UCB et Novartis, deux géants de l'industrie pharmaceutique, passent devant les juges. Sur les bancs des victimes, deux filles "distilbène", deux femmes âgées de 41 et 47 ans qui ont été exposées in utero à ce médicament largement prescrit aux femmes enceintes entre 1950 et 1977, pour éviter les accouchements prématurés.

Des malformations génitales graves

Le distilbène est une hormone de synthèse, un œstrogène non stéroïdien dont la molécule, le diéthylstilboestrol (DES), est à l’origine de plusieurs pathologies graves. Les femmes, dont la mère a pris du distilbène, peuvent souffrir de graves malformations de l'appareil génital qui condamnent leurs chances de mener une grossesse à terme. Elles peuvent aussi développer des cancers du vagin, de l'utérus ou autres. Les hommes ne sont pas en reste : certains ont développé des kystes au niveau de l'épididyme (longs canaux assurant le stockage des spermatozoïdes nouvellement formés), ou encore des anomalies des testicules.

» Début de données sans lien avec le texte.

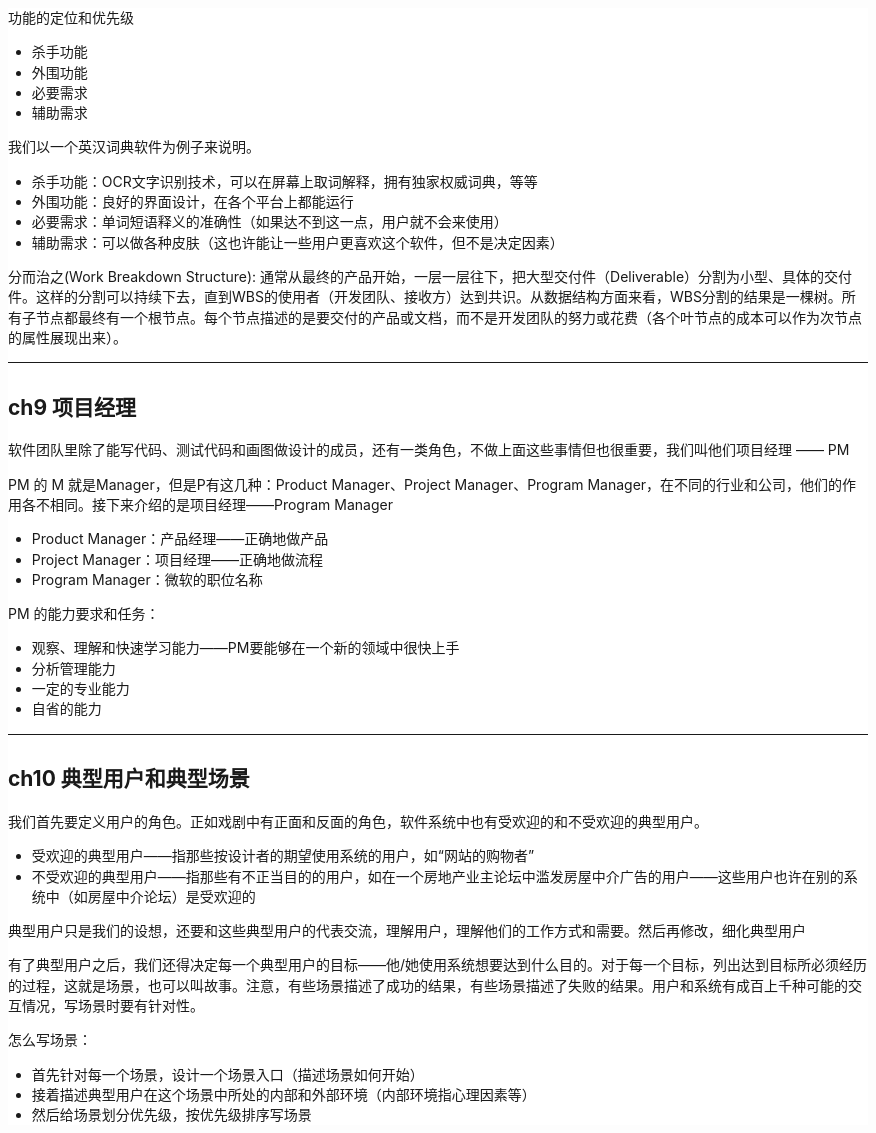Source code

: 功能的定位和优先级

- 杀手功能
- 外围功能
- 必要需求
- 辅助需求

我们以一个英汉词典软件为例子来说明。

- 杀手功能：OCR文字识别技术，可以在屏幕上取词解释，拥有独家权威词典，等等
- 外围功能：良好的界面设计，在各个平台上都能运行
- 必要需求：单词短语释义的准确性（如果达不到这一点，用户就不会来使用）
- 辅助需求：可以做各种皮肤（这也许能让一些用户更喜欢这个软件，但不是决定因素）

分而治之(Work Breakdown Structure): 通常从最终的产品开始，一层一层往下，把大型交付件（Deliverable）分割为小型、具体的交付件。这样的分割可以持续下去，直到WBS的使用者（开发团队、接收方）达到共识。从数据结构方面来看，WBS分割的结果是一棵树。所有子节点都最终有一个根节点。每个节点描述的是要交付的产品或文档，而不是开发团队的努力或花费（各个叶节点的成本可以作为次节点的属性展现出来）。

---

## ch9 项目经理

软件团队里除了能写代码、测试代码和画图做设计的成员，还有一类角色，不做上面这些事情但也很重要，我们叫他们项目经理 —— PM

PM 的 M 就是Manager，但是P有这几种：Product Manager、Project Manager、Program Manager，在不同的行业和公司，他们的作用各不相同。接下来介绍的是项目经理——Program Manager

- Product Manager：产品经理——正确地做产品
- Project Manager：项目经理——正确地做流程
- Program Manager：微软的职位名称

PM 的能力要求和任务：

- 观察、理解和快速学习能力——PM要能够在一个新的领域中很快上手
- 分析管理能力
- 一定的专业能力
- 自省的能力

---

## ch10 典型用户和典型场景

我们首先要定义用户的角色。正如戏剧中有正面和反面的角色，软件系统中也有受欢迎的和不受欢迎的典型用户。

- 受欢迎的典型用户——指那些按设计者的期望使用系统的用户，如“网站的购物者”
- 不受欢迎的典型用户——指那些有不正当目的的用户，如在一个房地产业主论坛中滥发房屋中介广告的用户——这些用户也许在别的系统中（如房屋中介论坛）是受欢迎的

典型用户只是我们的设想，还要和这些典型用户的代表交流，理解用户，理解他们的工作方式和需要。然后再修改，细化典型用户

有了典型用户之后，我们还得决定每一个典型用户的目标——他/她使用系统想要达到什么目的。对于每一个目标，列出达到目标所必须经历的过程，这就是场景，也可以叫故事。注意，有些场景描述了成功的结果，有些场景描述了失败的结果。用户和系统有成百上千种可能的交互情况，写场景时要有针对性。

怎么写场景：

- 首先针对每一个场景，设计一个场景入口（描述场景如何开始）
- 接着描述典型用户在这个场景中所处的内部和外部环境（内部环境指心理因素等）
- 然后给场景划分优先级，按优先级排序写场景
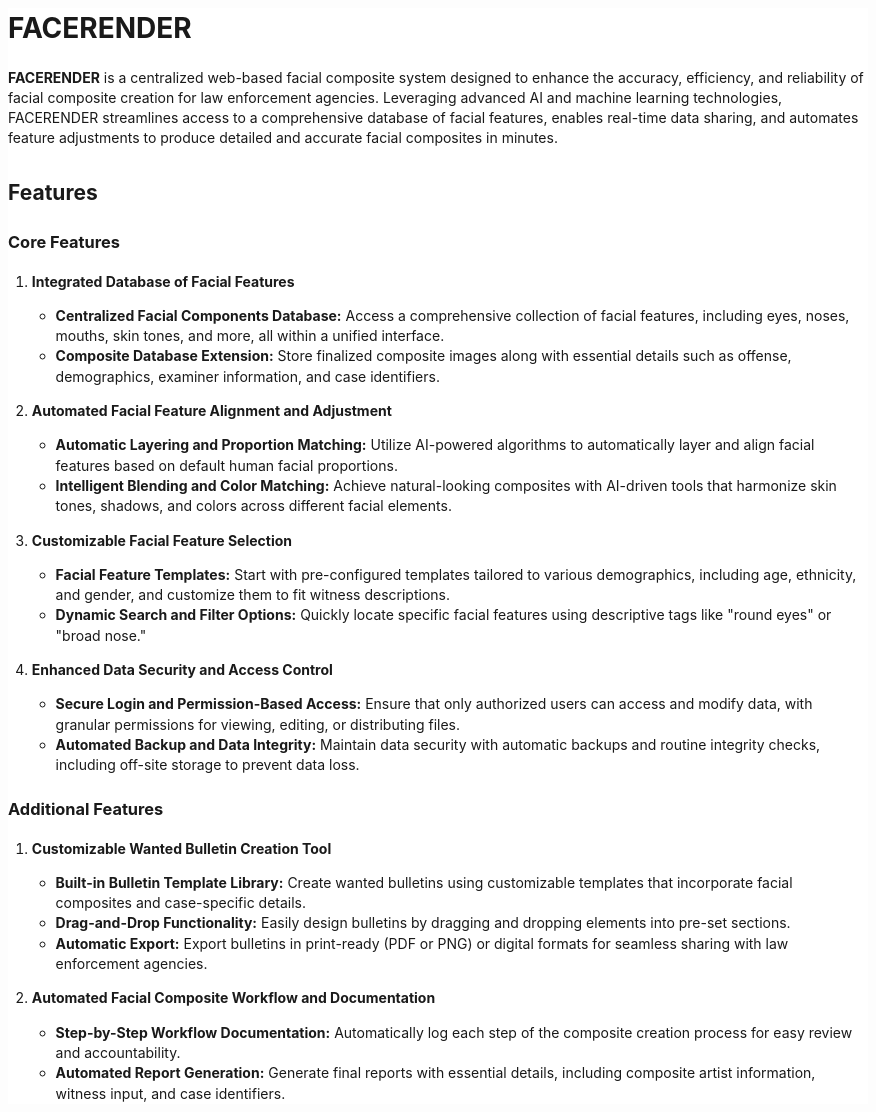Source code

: # FACERENDER

**FACERENDER** is a centralized web-based facial composite system designed to enhance the accuracy, efficiency, and reliability of facial composite creation for law enforcement agencies. Leveraging advanced AI and machine learning technologies, FACERENDER streamlines access to a comprehensive database of facial features, enables real-time data sharing, and automates feature adjustments to produce detailed and accurate facial composites in minutes.

## Features

### Core Features

1. **Integrated Database of Facial Features**
   - **Centralized Facial Components Database:** Access a comprehensive collection of facial features, including eyes, noses, mouths, skin tones, and more, all within a unified interface.
   - **Composite Database Extension:** Store finalized composite images along with essential details such as offense, demographics, examiner information, and case identifiers.

2. **Automated Facial Feature Alignment and Adjustment**
   - **Automatic Layering and Proportion Matching:** Utilize AI-powered algorithms to automatically layer and align facial features based on default human facial proportions.
   - **Intelligent Blending and Color Matching:** Achieve natural-looking composites with AI-driven tools that harmonize skin tones, shadows, and colors across different facial elements.

3. **Customizable Facial Feature Selection**
   - **Facial Feature Templates:** Start with pre-configured templates tailored to various demographics, including age, ethnicity, and gender, and customize them to fit witness descriptions.
   - **Dynamic Search and Filter Options:** Quickly locate specific facial features using descriptive tags like "round eyes" or "broad nose."

4. **Enhanced Data Security and Access Control**
   - **Secure Login and Permission-Based Access:** Ensure that only authorized users can access and modify data, with granular permissions for viewing, editing, or distributing files.
   - **Automated Backup and Data Integrity:** Maintain data security with automatic backups and routine integrity checks, including off-site storage to prevent data loss.

### Additional Features

1. **Customizable Wanted Bulletin Creation Tool**
   - **Built-in Bulletin Template Library:** Create wanted bulletins using customizable templates that incorporate facial composites and case-specific details.
   - **Drag-and-Drop Functionality:** Easily design bulletins by dragging and dropping elements into pre-set sections.
   - **Automatic Export:** Export bulletins in print-ready (PDF or PNG) or digital formats for seamless sharing with law enforcement agencies.

2. **Automated Facial Composite Workflow and Documentation**
   - **Step-by-Step Workflow Documentation:** Automatically log each step of the composite creation process for easy review and accountability.
   - **Automated Report Generation:** Generate final reports with essential details, including composite artist information, witness input, and case identifiers.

L'une des plaignantes a contracté un grave cancer, un adénocarcinome à cellules claires, particulier aux enfants qui ont été exposés à cette molécule, vaincu au bout de 18 opérations, tandis que l'autre a multiplié les fausses couches, les grossesses pathologiques et cinq grossesses extra-utérines.

Un procès sur de nouvelles bases

Depuis septembre 2009, il appartient aux laboratoires incriminés de prouver que leur médicament n'est pas en cause dans les problèmes de santé déclarés par les plaignants de ce dossier. Une décision de la Cour de cassation qui facilite la condamnation des laboratoires en inversant le mécanisme d'enquête : avant c'était aux plaignants de prouver que le distilbène avait un lien direct avec leur pathologie. L'une des plaignantes avait justement perdu son premier procès en 2008 : la cour de Versailles avait jugé insuffisantes les preuves de lien avancées entre sa maladie et le DES.

En France, au moins 160 000 enfants auraient été exposés au produit. Aujourd'hui, ce médicament est toujours commercialisé, mais son usage a changé : il est uniquement prescrit dans les cas de cancer de la prostate.